- _Exercise_
In the entries below, the lines from the one with "X46611Y-32288D01*" through the one with "X41580Y-35185D01*" are to be copied exactly; both ends count.

- _Records provided_

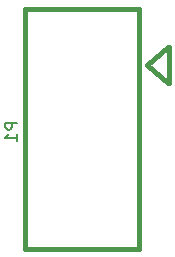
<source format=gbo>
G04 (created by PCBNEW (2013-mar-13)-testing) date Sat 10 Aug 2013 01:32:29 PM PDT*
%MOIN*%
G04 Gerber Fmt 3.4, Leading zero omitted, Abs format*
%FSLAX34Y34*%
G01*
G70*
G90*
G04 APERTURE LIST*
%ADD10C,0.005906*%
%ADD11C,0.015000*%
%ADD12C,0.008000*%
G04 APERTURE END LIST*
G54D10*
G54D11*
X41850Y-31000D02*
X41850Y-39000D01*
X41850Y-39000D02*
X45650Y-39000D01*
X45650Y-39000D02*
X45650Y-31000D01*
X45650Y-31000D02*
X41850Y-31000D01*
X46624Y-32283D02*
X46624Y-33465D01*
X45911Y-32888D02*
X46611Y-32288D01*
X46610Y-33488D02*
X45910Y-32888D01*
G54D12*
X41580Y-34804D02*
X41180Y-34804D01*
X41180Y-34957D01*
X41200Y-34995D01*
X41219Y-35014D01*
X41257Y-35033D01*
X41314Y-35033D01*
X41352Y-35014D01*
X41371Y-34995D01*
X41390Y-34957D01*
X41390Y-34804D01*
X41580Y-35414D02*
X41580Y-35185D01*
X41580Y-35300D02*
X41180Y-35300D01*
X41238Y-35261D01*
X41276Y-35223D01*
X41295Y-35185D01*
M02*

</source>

* * *

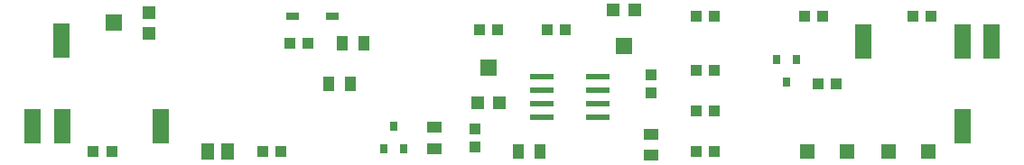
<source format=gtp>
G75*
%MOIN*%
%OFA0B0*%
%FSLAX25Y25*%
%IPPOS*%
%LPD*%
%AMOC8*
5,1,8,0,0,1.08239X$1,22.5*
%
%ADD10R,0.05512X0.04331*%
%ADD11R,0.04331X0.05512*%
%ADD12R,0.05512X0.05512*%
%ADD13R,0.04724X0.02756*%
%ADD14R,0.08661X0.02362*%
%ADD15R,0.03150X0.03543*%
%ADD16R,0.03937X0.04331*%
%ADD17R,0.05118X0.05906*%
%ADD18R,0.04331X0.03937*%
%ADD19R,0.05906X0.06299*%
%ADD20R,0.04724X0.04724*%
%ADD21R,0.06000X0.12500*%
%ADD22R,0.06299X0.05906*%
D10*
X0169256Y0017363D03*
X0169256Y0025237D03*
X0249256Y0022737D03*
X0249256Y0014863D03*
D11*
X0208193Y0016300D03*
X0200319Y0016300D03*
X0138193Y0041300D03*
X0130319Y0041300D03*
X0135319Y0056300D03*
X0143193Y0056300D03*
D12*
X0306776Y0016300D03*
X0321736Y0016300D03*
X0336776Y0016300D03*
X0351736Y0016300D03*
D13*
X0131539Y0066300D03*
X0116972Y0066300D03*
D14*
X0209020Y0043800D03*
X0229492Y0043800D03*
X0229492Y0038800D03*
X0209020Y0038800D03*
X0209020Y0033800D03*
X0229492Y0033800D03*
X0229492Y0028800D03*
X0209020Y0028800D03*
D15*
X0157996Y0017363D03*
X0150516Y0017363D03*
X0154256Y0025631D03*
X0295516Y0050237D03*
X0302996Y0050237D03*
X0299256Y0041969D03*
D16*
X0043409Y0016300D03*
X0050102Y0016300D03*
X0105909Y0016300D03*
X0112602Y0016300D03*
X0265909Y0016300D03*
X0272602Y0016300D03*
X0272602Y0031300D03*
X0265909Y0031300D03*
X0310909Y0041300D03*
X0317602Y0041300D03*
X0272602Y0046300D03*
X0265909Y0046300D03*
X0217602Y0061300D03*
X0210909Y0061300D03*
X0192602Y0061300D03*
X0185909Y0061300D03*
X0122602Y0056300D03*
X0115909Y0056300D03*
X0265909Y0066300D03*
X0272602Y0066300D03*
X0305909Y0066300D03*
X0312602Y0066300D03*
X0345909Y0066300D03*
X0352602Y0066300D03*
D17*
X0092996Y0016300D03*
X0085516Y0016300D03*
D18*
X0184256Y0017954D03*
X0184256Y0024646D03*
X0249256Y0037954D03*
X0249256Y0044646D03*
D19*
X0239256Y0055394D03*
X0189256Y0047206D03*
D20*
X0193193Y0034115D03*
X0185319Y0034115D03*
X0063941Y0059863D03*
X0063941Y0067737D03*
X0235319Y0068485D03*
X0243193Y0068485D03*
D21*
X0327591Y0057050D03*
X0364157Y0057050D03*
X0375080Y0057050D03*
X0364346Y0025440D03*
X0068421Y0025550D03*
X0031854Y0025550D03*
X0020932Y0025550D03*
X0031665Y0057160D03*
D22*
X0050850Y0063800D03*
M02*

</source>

- _Answer to the exercise_
X46611Y-32288D01*
X46610Y-33488D02*
X45910Y-32888D01*
G54D12*
X41580Y-34804D02*
X41180Y-34804D01*
X41180Y-34957D01*
X41200Y-34995D01*
X41219Y-35014D01*
X41257Y-35033D01*
X41314Y-35033D01*
X41352Y-35014D01*
X41371Y-34995D01*
X41390Y-34957D01*
X41390Y-34804D01*
X41580Y-35414D02*
X41580Y-35185D01*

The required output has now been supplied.